Exercise: Rewrite the forum thread on the Ford 3600 seat retaining stud, starting with "## Big_T (Dec" and going on through "a difficult task??)", with "crowbar" put in place of "prybar".

# Locating Pin on seat retaining stud



## surveyor (Apr 1, 2013)

Hi folks,

I'm a newbie to the tractor scene and have run into something that nobody seems to know about. I have a Ford 3600 and am trying to start into a little restoranion. On removing the seat assembly, the rear retaining stud came out completely as the nut was seized. It then became obvious that the stud was also some kind of locating pin. My problem now is that the pin won't go back into place as the lower hole (inside the Lift Cover) has moved forward. I can see down into the hole of the Lift Cover and only the back 1/3 of the lower hole is visible. 

If I force the Yoke of the Draft Control Main Spring Assembly forward a little the bottom hole does move but now enough to allow the pin/stud to screw down in.

I have the I&T Shop Manual but it doesn't refer to this pin in any way. 

The tractor is a European model (but not British, I think they were made in Antwerp ???). I live in Northern Ireland and it would appear that the UK and Ireland have many British and European models on the go.

Does anybody have an idea how to correct this.


----------



## farmertim (Dec 1, 2010)

Welcome to the forum Surveyor...
I can't help with your problem but with the comprehensive description you have provided, hopefully someone can help, we have got some English/Europeans on the forum so you never know...
Hope you get an answer soon.
Cheers


----------



## surveyor (Apr 1, 2013)

Many thanks for the welcome mate.


----------



## Big_T (Dec 1, 2011)

Howdy Surveyor,

Attached are two diagrams illustrating the lift linkage and lift cover for your tractor. The internal piece that has shifted on you is part of the draft control system. I do not see the piece that has shifted on the diagrams. Try prying with a long prybar on the rocker (item #1 on the linkage diagram). Use the top link pin to pry against. Put both lift levers in the "down" position. Get a buddy to pry on it while you try to put the locator pin back in. Go gently at first to get a feel for movement (it may not be a difficult task??)

Material provided:
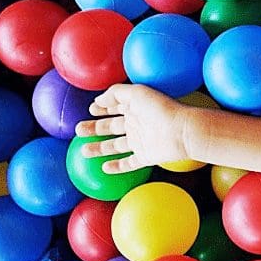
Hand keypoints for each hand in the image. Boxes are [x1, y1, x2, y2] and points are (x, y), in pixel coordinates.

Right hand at [75, 83, 195, 173]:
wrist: (182, 131)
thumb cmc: (160, 109)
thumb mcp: (137, 93)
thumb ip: (116, 93)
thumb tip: (98, 100)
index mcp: (136, 107)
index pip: (116, 107)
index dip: (103, 107)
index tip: (91, 109)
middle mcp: (137, 124)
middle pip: (111, 127)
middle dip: (95, 128)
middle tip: (78, 130)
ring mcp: (141, 141)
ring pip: (116, 146)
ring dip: (100, 148)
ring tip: (83, 151)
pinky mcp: (146, 156)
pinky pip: (129, 163)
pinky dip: (117, 166)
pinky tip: (104, 168)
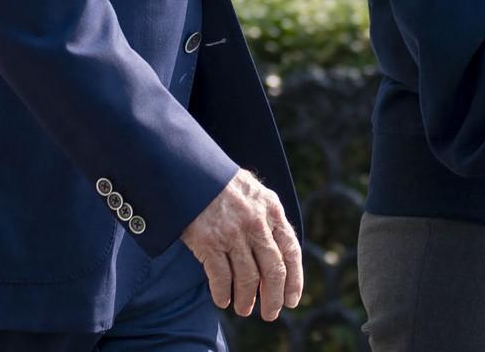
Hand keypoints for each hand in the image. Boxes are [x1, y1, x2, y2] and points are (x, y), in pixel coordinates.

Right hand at [180, 170, 303, 321]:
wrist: (190, 171)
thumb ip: (268, 217)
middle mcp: (256, 223)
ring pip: (248, 278)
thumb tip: (280, 249)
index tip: (292, 299)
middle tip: (271, 314)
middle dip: (274, 297)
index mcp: (271, 209)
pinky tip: (222, 300)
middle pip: (273, 270)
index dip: (295, 278)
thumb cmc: (222, 184)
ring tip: (244, 309)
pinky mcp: (208, 242)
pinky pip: (221, 277)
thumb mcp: (254, 191)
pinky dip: (223, 293)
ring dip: (247, 299)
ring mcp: (232, 233)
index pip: (291, 249)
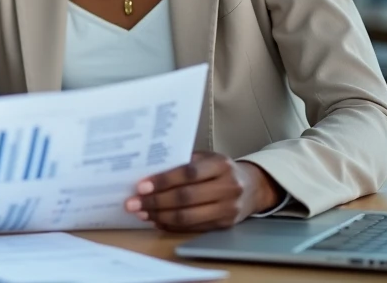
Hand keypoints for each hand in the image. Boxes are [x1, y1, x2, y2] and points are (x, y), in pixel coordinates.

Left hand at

Written response:
## Big_T (Dec 1, 2011)

Howdy Surveyor,

Attached are two diagrams illustrating the lift linkage and lift cover for your tractor. The internal piece that has shifted on you is part of the draft control system. I do not see the piece that has shifted on the diagrams. Try prying with a long crowbar on the rocker (item #1 on the linkage diagram). Use the top link pin to pry against. Put both lift levers in the "down" position. Get a buddy to pry on it while you try to put the locator pin back in. Go gently at first to get a feel for movement (it may not be a difficult task??)